XDR™2 Innovations
The Rambus XDR™2 memory architecture is the first to incorporate innovations from Rambus' Terabyte Bandwidth Initiative and builds on enhanced versions of key technologies already implemented in the award-winning XDR architecture. New technologies implemented for the first time in XDR 2 memory include 32X Data Rate, Fully Differential Memory Architecture (FDMA), Enhanced FlexPhase™, Flexlink™ C/A, and Micro-threading.
- 32X Data Rate technology transfers 32-bits of data per I/O on every clock cycle. This enables extremely high bit-transfer rates and per device bandwidth while maintaining relatively low system clock speeds. This technology allows the XDR 2 memory system to run at data rates as high as 20Gbps at relatively low and economical system clock speeds.
- Fully Differential Memory Architecture (FDMA) is the industry’s first implementation of a memory architecture that incorporates differential signaling on all the key signal connections between the memory controller and the XDR 2 DRAM. FDMA enables higher data rates, lower power, and improved signal integrity.
- Enhanced FlexPhase™ technology enables flexible phase relationships on data and command/address signals, allowing precise on-chip alignment of data with clock. Enhanced FlexPhase improves the sensitivity and capability of FlexPhase for very high performance memory systems operating at data rates of over 6.4Gbps.

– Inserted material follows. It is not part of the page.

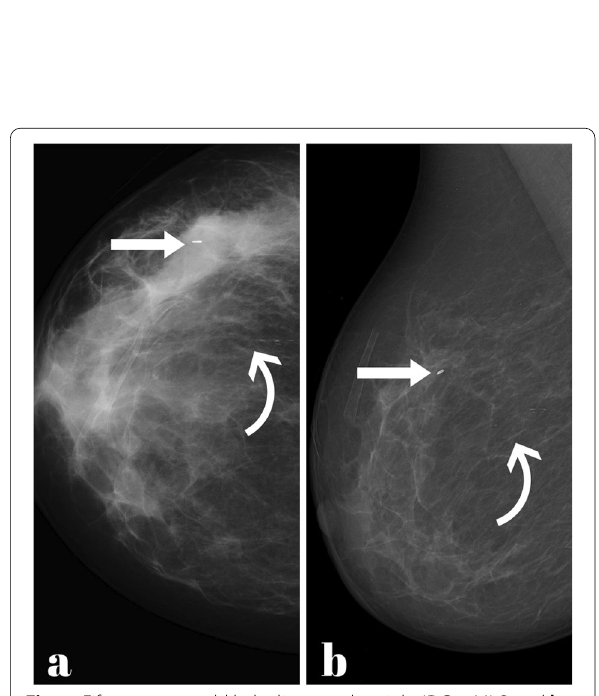
Fig. 4 Fifty‑two years old lady diagnosed as right IDC. a MLO and b CC views show a central clip [straight arrow] within the speculated right upper outer breast mass. Linear calcifications are seen [curved arrow]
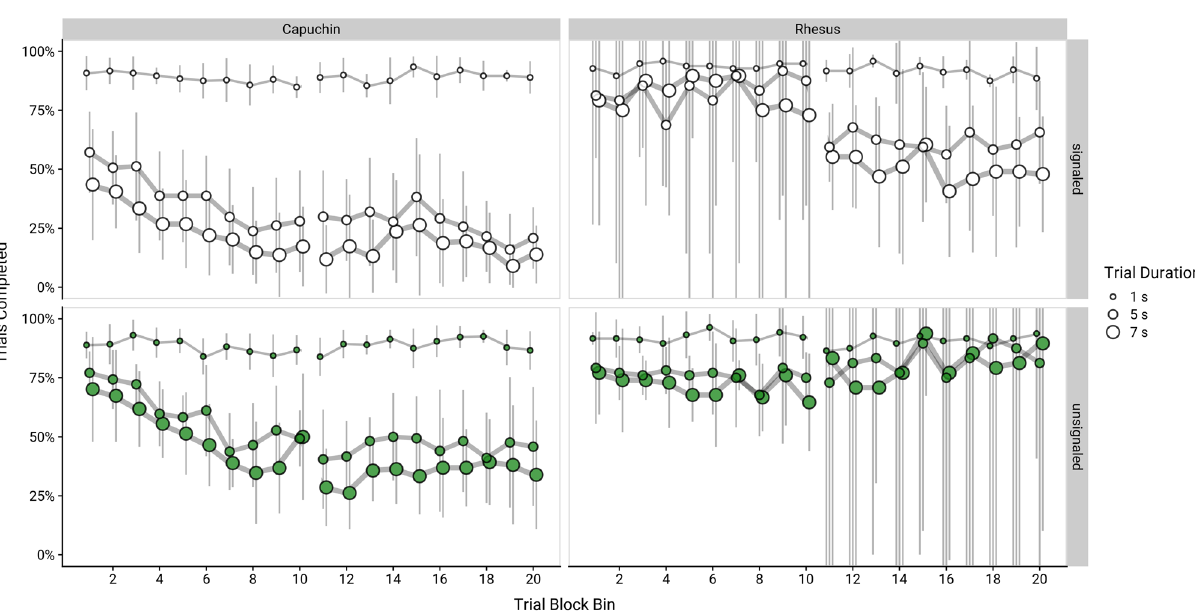
Figure 3. Trial completion by species, trial duration, condition, and trial block bin. Point ranges indicate group means and 95% confidence intervals. Bins comprised 4 blocks (96 trials). Note that monkeys completed 10 bins of each condition, either the signalled condition first (bins 1–10) and then the unsignalled second (bins 11–20), or the unsignalled condition first (bins 1–10) and the signalled second (bins 11–20). Thus, each panel shows data from different monkeys in bins 1–10 and 11–20, depending on the order that they completed the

- Flexlink™ C/A is the industry's first full-speed, scalable, point-to-point command/address channel technology. Each FlexLink C/A link provides the command and address information to a DRAM using as few as a single, differential high-speed communications channel. This reduces pin count and area while enabling scalable capacity and flexible access granularity.
- Micro-threading is a technology that improves access efficiency for advanced applications. Micro-threading increases the useable bandwidth by logically partitioning a traditional 8-bank DRAM core into 16 independently addressable banks. Independent access to what are effectively 16 banks reduces both row and column access granularity and results in a significant performance increase for graphics and multi-core computing workloads.